As the year winds down, we are slowly creeping in on the 2022 elections. This includes the spring elections – when voters select their leaders for local offices.
For the Madison Metropolitan School District Board of Education, it also means at least one new member will be joining them, as current board member Cris Carusi announced she will not be running for re-election last Thursday.
Now, there are two names in the running for this seat: Mary Jo Walters and Shepherd Janeway.
Walters has a history running for public office. In 2012, she ran as an independent write-in for governor, in 2014 as Lieutenant Governor, and in 2018 for a seat in the U.S. Senate. She did not win any of those races.
After several of her social media posts about trans issues heated up online this weekend, Walters held a press conference today near Atwood Avenue behind Revolution Cycles. She mentioned the education budget cuts from 2011, when former Wisconsin governor Scott Walker decreased the level of funding for public schools.
Walters, mother of three Madison students, says she has been eager to help the public school system ever since then.
“From that point on, I was engaged in so many different causes that it is easy for me to take on what needs to be done with the schools right now. And that is, looking at the current policies, including the safety policies, and I think that we need to invite parents in that process. And I am a parent,” says Walters.
The safety policies Walters references include the MMSD policy allowing transgender students to use the gendered bathroom that they identify with.
Walters has been openly critical about that policy, saying this puts the student body at risk of danger.
“I really didn’t want to bring up the bathroom issue as a safety issue, but as conversations kept evolving around safety policies and the school board, I realized that somebody has to talk about the bathroom language and the girls’ safety,” Walters states.
A study from the Williams Institute at UCLA School of Law found zero evidence for a link between trans-inclusive bathroom policies and any increase in safety risks. The claim has, however, been used in some states and municipalities to limit bathroom use by transgender people.
Walters also says she plans to limit military recruitment within the schools, revise safety measures involving COVID, as well as implement a curriculum focused on life-survival skills.
Walters, who decided to run for office during the summer, was unchallenged – until yesterday.
Now, Shepherd Janeway, who previously went by the name Andi, has entered the race.
Janeway, who uses they/them pronouns and is a member of the transgender community, has been involved with LGBTQ events and other activist groups.
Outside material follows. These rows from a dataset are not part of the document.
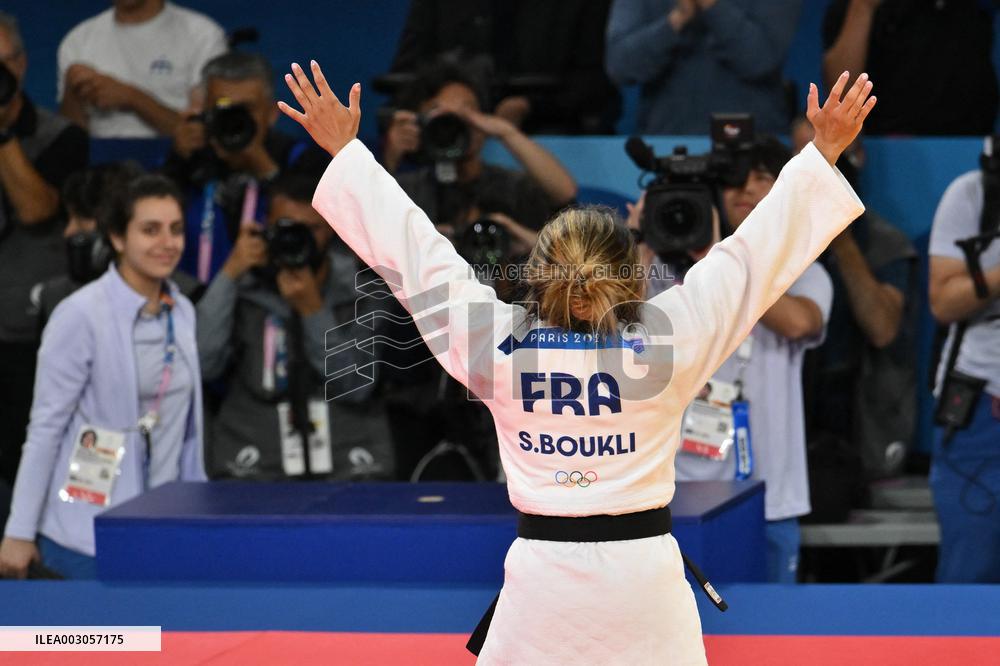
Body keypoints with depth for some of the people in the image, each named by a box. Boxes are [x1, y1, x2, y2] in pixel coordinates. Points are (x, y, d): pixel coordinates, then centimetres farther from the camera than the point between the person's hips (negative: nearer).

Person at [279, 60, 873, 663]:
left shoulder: (497, 340, -4)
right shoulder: (664, 339, -6)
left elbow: (413, 249, 5)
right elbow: (760, 250, 0)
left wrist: (343, 149, 14)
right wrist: (824, 154, 7)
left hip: (543, 581, 1)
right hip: (645, 580, 0)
This will be Janeway’s first time running for elected office. For legal and regulatory reasons, they will appear on the ballot as Shepherd Joyner.
Janeway says they were motivated to run after discovering comments Walters made online targeting the transgender community – including a comment by Walters that she was “trans-o-phobic.”
“I was made aware on Facebook and other forms of social media that there’s someone who was running for a particular seat on the school board who was running unopposed, and who held some particularly harmful views that I know from first-hand experience would have negatively impacted the kids that I work for and the kids that I work with… I guess this is the kick in the pants that I need to really step up for my community,” says Janeway.
Janeway has recently worked as an instructor at Whoopensocker, a Madison-based youth education program that focuses on teaching the arts to low-income students.
They say their goal on the school board includes supporting discriminated youth.
“My focus will be on ensuring that the policy decisions that we make have the maximum positive impact for the kids across the board, not just necessarily in regards to protecting trans students, but as well as protecting and ensuring that students who are marginalized and are disenfranchised have ways to bridge those gaps within our school,” they state.
Along with success for students, Janeway states they will be focusing on maintaining and improving the relationship between the school board and the teachers union.
In order to be on the ballot, candidates will need to provide completed candidacy papers and 100 signatures from supporters by January 4th. The spring election is Tuesday, April 5th.
Both candidates say they are excited for this election and are grounded by the effort of the community around them that offers support.
Editor’s note: This story has been updated to include the fact that for legal and regulatory reasons concerning surnames on ballots, Shepherd Janeway will appear as Shepherd Joyner on the ballot.